Given entries:
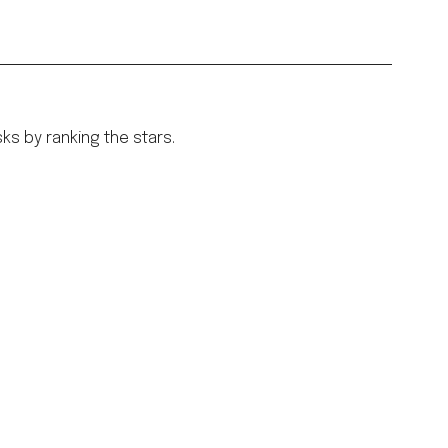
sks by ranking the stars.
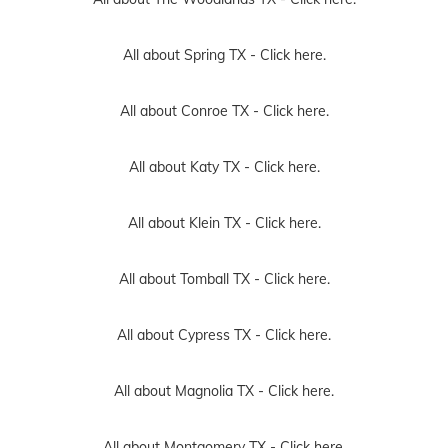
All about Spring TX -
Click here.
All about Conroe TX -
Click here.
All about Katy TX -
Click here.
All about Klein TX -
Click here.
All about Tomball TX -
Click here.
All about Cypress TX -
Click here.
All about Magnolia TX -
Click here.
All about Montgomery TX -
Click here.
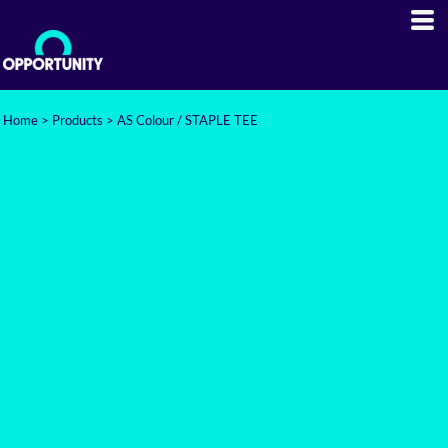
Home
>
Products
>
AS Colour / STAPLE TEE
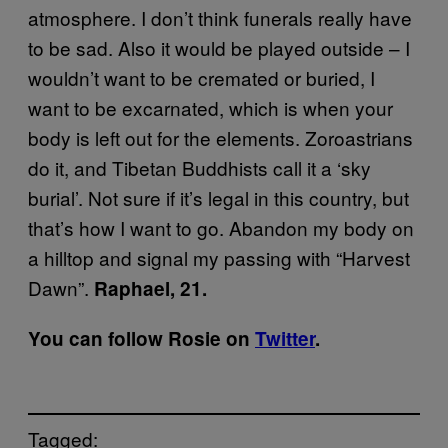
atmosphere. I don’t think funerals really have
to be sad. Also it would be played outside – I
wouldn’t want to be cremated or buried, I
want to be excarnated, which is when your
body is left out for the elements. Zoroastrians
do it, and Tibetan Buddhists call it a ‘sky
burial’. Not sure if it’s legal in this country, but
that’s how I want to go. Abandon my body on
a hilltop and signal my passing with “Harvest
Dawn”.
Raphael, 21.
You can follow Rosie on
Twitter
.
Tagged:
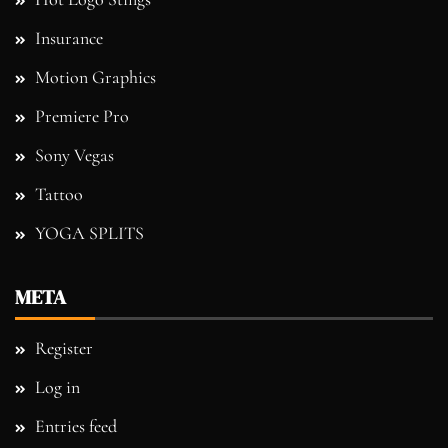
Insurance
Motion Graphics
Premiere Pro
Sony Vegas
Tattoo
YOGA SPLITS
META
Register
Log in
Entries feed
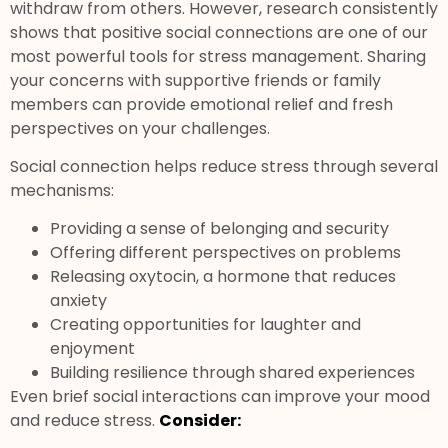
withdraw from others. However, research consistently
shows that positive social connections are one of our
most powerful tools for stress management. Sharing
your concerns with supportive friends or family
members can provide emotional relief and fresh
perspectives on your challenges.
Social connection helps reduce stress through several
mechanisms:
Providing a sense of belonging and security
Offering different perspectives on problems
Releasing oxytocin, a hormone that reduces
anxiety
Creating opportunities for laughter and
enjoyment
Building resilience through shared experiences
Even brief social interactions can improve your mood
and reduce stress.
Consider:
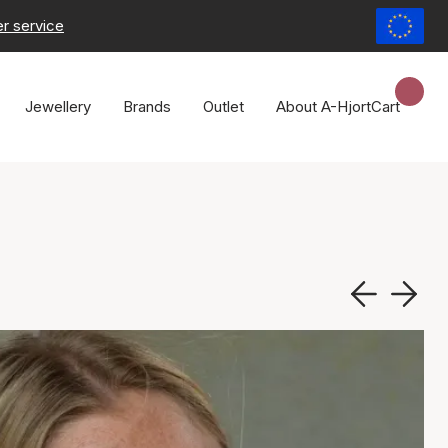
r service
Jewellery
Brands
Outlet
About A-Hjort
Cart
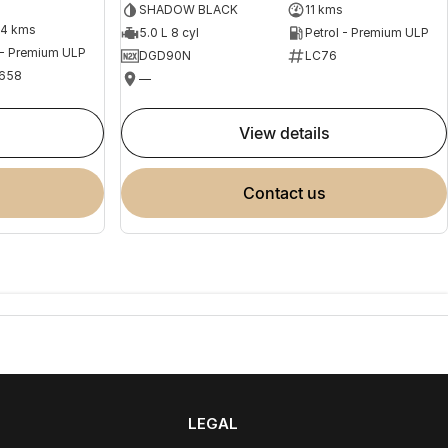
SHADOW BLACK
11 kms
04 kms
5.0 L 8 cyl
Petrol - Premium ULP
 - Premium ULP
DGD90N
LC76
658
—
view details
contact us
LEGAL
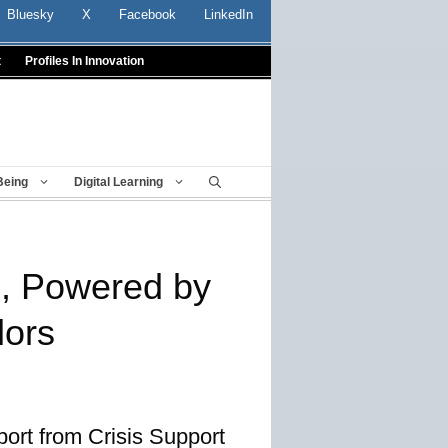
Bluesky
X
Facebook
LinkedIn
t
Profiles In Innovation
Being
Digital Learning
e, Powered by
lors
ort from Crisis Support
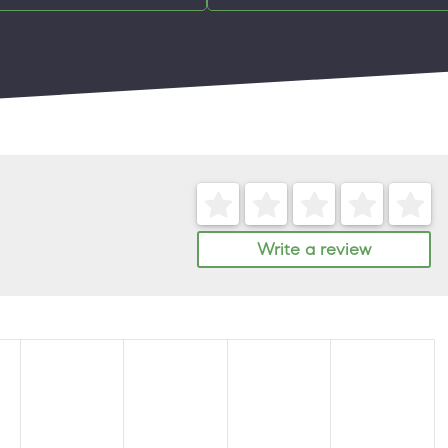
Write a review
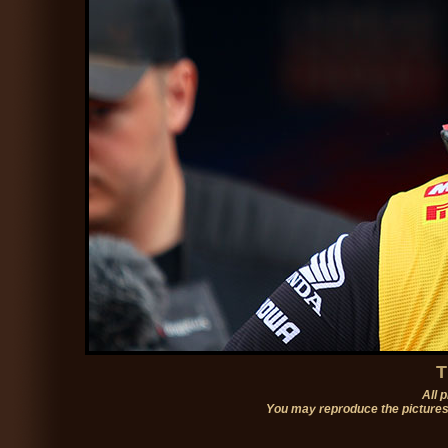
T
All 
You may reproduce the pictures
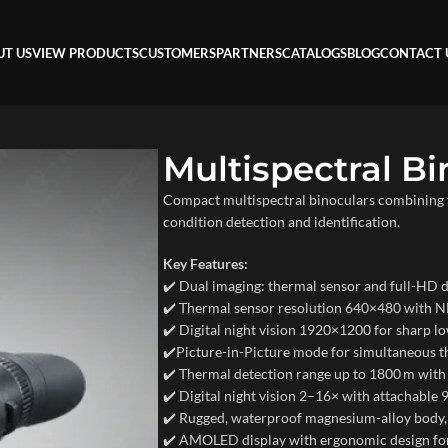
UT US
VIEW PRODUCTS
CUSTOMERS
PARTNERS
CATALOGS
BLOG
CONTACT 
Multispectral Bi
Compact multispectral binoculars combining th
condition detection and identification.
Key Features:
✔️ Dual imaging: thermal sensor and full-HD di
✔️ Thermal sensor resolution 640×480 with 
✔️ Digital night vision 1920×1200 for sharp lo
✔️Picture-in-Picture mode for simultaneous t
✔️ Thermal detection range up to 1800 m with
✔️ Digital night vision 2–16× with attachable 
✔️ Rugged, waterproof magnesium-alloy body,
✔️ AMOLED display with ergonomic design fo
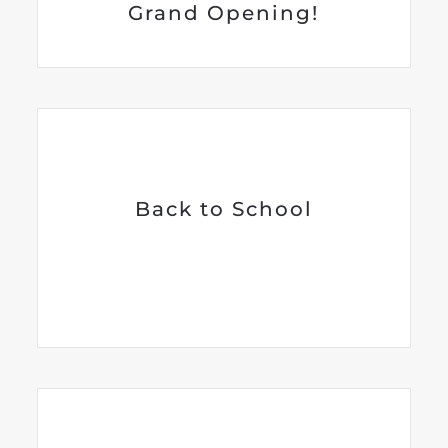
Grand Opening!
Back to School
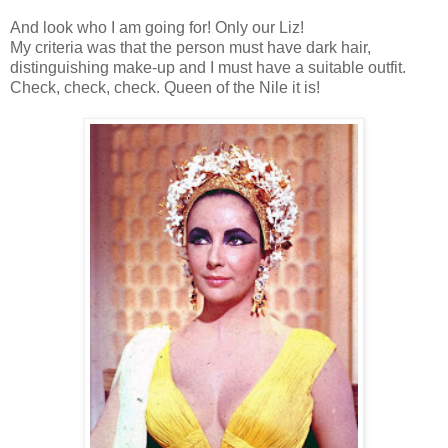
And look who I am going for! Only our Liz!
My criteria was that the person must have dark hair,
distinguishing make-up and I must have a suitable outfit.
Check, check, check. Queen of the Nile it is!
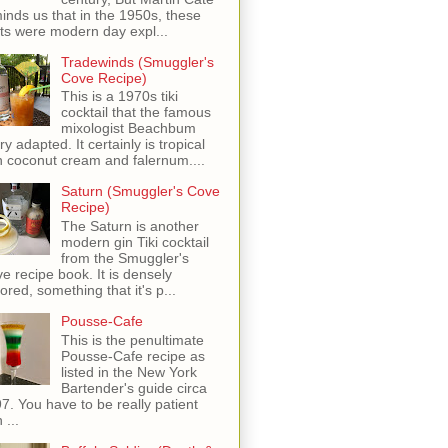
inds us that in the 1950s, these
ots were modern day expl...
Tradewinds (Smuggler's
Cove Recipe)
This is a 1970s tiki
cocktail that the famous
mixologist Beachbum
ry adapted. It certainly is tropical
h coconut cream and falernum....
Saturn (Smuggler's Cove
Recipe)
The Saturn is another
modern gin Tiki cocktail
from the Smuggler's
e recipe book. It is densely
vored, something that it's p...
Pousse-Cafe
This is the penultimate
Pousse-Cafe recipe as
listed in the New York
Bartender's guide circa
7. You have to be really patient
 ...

Task description: Reproduce each record above by retyping it exactly; omit all images.

Result of the exercise:
sks by ranking the stars.
All about Spring TX -
Click here.
All about Conroe TX -
Click here.
All about Katy TX -
Click here.
All about Klein TX -
Click here.
All about Tomball TX -
Click here.
All about Cypress TX -
Click here.
All about Magnolia TX -
Click here.
All about Montgomery TX -
Click here.
Home
>
Products
>
AS Colour / STAPLE TEE
atmosphere. I don’t think funerals really have
to be sad. Also it would be played outside – I
wouldn’t want to be cremated or buried, I
want to be excarnated, which is when your
body is left out for the elements. Zoroastrians
do it, and Tibetan Buddhists call it a ‘sky
burial’. Not sure if it’s legal in this country, but
that’s how I want to go. Abandon my body on
a hilltop and signal my passing with “Harvest
Dawn”.
Raphael, 21.
You can follow Rosie on
Twitter
.
Tagged:
Insurance
Motion Graphics
Premiere Pro
Sony Vegas
Tattoo
YOGA SPLITS
META
Register
Log in
Entries feed
withdraw from others. However, research consistently
shows that positive social connections are one of our
most powerful tools for stress management. Sharing
your concerns with supportive friends or family
members can provide emotional relief and fresh
perspectives on your challenges.
Social connection helps reduce stress through several
mechanisms:
Providing a sense of belonging and security
Offering different perspectives on problems
Releasing oxytocin, a hormone that reduces
anxiety
Creating opportunities for laughter and
enjoyment
Building resilience through shared experiences
Even brief social interactions can improve your mood
and reduce stress.
Consider:
r service
Jewellery
Brands
Outlet
About A-Hjort
Cart
SHADOW BLACK
11 kms
04 kms
5.0 L 8 cyl
Petrol - Premium ULP
 - Premium ULP
DGD90N
LC76
658
—
view details
contact us
LEGAL
Bluesky
X
Facebook
LinkedIn
t
Profiles In Innovation
Being
Digital Learning
e, Powered by
lors
ort from Crisis Support
Write a review
T
All 
You may reproduce the pictures
UT US
VIEW PRODUCTS
CUSTOMERS
PARTNERS
CATALOGS
BLOG
CONTACT 
Multispectral Bi
Compact multispectral binoculars combining th
condition detection and identification.
Key Features:
✔️ Dual imaging: thermal sensor and full-HD di
✔️ Thermal sensor resolution 640×480 with 
✔️ Digital night vision 1920×1200 for sharp lo
✔️Picture-in-Picture mode for simultaneous t
✔️ Thermal detection range up to 1800 m with
✔️ Digital night vision 2–16× with attachable 
✔️ Rugged, waterproof magnesium-alloy body,
✔️ AMOLED display with ergonomic design fo
Grand Opening!
Back to School
And look who I am going for! Only our Liz!
My criteria was that the person must have dark hair,
distinguishing make-up and I must have a suitable outfit.
Check, check, check. Queen of the Nile it is!
inds us that in the 1950s, these
ots were modern day expl...
Tradewinds (Smuggler's
Cove Recipe)
This is a 1970s tiki
cocktail that the famous
mixologist Beachbum
ry adapted. It certainly is tropical
h coconut cream and falernum....
Saturn (Smuggler's Cove
Recipe)
The Saturn is another
modern gin Tiki cocktail
from the Smuggler's
e recipe book. It is densely
vored, something that it's p...
Pousse-Cafe
This is the penultimate
Pousse-Cafe recipe as
listed in the New York
Bartender's guide circa
7. You have to be really patient
 ...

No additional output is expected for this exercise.